Document section below:

Submitted by on Wednesday, 29 September 2010 – 11:16 AMNo Comment

Savage Love columnist Dan Savage, who spoke to sold out crowds at UAA two years in a row, has a new video project to give hope to gay, lesbian, bisexual, transgender and queer youth who are harassed for being different and remind them that there is life after high school – and it can be great!

It started when Savage wrote a column about a gay teenager in Indiana who killed himself:

Billy Lucas was just 15 when he hanged himself in a barn on his grandmother’s property. He reportedly endured intense bullying at the hands of his classmates—classmates who called him a fag and told him to kill himself. His mother found his body.

Nine out of 10 gay teenagers experience bullying and harassment at school, and gay teens are four times likelier to attempt suicide. Many LGBT kids who do kill themselves live in rural areas, exurbs, and suburban areas, places with no gay organizations or services for queer kids.

“My heart breaks for the pain and torment you went through, Billy Lucas,” a reader wrote after I posted about Billy Lucas to my blog. “I wish I could have told you that things get better.”

I had the same reaction: I wish I could have talked to this kid for five minutes. I wish I could have told Billy that it gets better. I wish I could have told him that, however bad things were, however isolated and alone he was, it gets better.

But gay adults aren’t allowed to talk to these kids. Schools and churches don’t bring us in to talk to teenagers who are being bullied. Many of these kids have homophobic parents who believe that they can prevent their gay children from growing up to be gay—or from ever coming out—by depriving them of information, resources, and positive role models.

Why are we waiting for permission to talk to these kids? We have the ability to talk directly to them right now. We don’t have to wait for permission to let them know that it gets better. We can reach these kids.

So here’s what you can do: Make a video. Tell them it gets better.

I’ve launched a channel on YouTube—www ­.youtube.com/itgetsbetterproject—to host these videos. My normally camera-shy husband and I already posted one. We both went to Christian schools and we were both bullied—he had it a lot worse than I did—and we are living proof that it gets better. We don’t dwell too much on the past. Instead, we talk mostly about all the meaningful things in our lives now—our families, our friends (gay and straight), the places we’ve gone and things we’ve experienced—that we would’ve missed out on if we’d killed ourselves then.

[snip]

We can’t help Billy, but there are lots of other Billys out there—other despairing LGBT kids who are being bullied and harassed, kids who don’t think they have a future—and we can help them.

They need to know that it gets better. Submit a video. Give them hope.

Dan Savage and his husband Terry talk about being bullied in high school for being gay and how their lives got so much better as adults:

Do you have a good story to tell about how life got better for you as an adult? They want to hear your story of How It Got Better!

It would be great to get some more videos that include more than one person. Gay couples, groups of friends, straight people and their gay friends. And we have lots of videos from folks who are focusing on what they suffered—which absolutely should be touched on. But it would be great to see some more videos that give young gay kids a picture of the lives they could make for themselves if they just hang in there… So if you decide to make a video, don’t just share your pain. Share your joy too.

There are dozens of videos listed as favorites on the It Gets Better YouTube site, and now cities are joining the project.

San Francisco was the first city to respond with an “It Gets Better” video. Check it out:

If you’re in Alaska and you make an “It Gets Better” video, please send the link to Bent Alaska so I can post it here as well.

There’s a big beautiful world out there waiting for you. It gets better. Trust me.

End of Document section.
Study material below:

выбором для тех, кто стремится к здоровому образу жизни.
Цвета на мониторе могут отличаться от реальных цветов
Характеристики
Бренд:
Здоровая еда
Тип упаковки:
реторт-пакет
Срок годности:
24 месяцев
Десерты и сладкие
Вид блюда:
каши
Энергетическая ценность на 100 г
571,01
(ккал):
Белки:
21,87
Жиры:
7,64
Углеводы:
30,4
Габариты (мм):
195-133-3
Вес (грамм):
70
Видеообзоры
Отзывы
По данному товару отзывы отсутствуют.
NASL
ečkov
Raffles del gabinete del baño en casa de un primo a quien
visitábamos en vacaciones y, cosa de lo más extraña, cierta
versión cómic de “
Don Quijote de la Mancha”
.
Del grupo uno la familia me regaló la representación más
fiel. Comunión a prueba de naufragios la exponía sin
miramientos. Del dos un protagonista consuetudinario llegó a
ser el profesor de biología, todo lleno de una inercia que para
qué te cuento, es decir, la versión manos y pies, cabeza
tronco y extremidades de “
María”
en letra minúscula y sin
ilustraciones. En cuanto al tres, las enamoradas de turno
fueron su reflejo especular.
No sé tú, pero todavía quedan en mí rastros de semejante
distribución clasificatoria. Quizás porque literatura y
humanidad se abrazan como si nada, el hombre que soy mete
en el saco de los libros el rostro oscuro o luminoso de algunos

End of Study material.
Study material below:

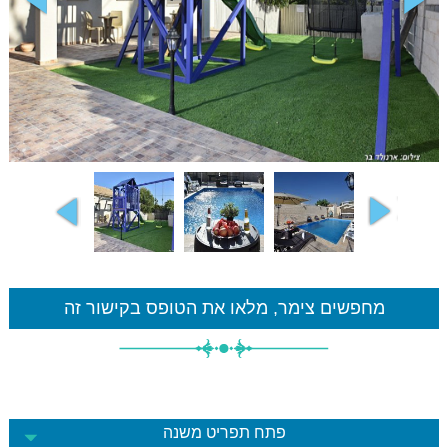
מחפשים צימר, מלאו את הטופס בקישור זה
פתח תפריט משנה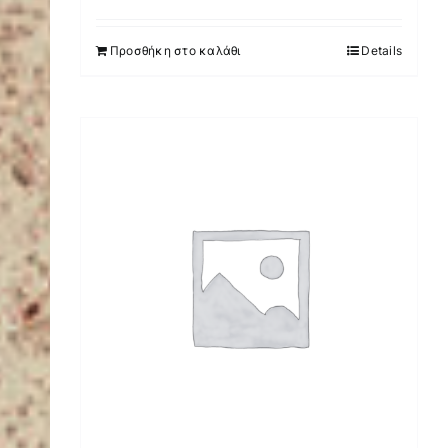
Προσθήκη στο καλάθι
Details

End of Study material.
Study material below:

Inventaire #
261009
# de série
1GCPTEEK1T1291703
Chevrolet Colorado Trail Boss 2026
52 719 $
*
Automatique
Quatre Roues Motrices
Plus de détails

End of Study material.

Copy the part of the post about the It Gets Better project from "But gay adults" to "positive role models.", word for word. The material above has nothing to do with the post about the It Gets Better project.

But gay adults aren’t allowed to talk to these kids. Schools and churches don’t bring us in to talk to teenagers who are being bullied. Many of these kids have homophobic parents who believe that they can prevent their gay children from growing up to be gay—or from ever coming out—by depriving them of information, resources, and positive role models.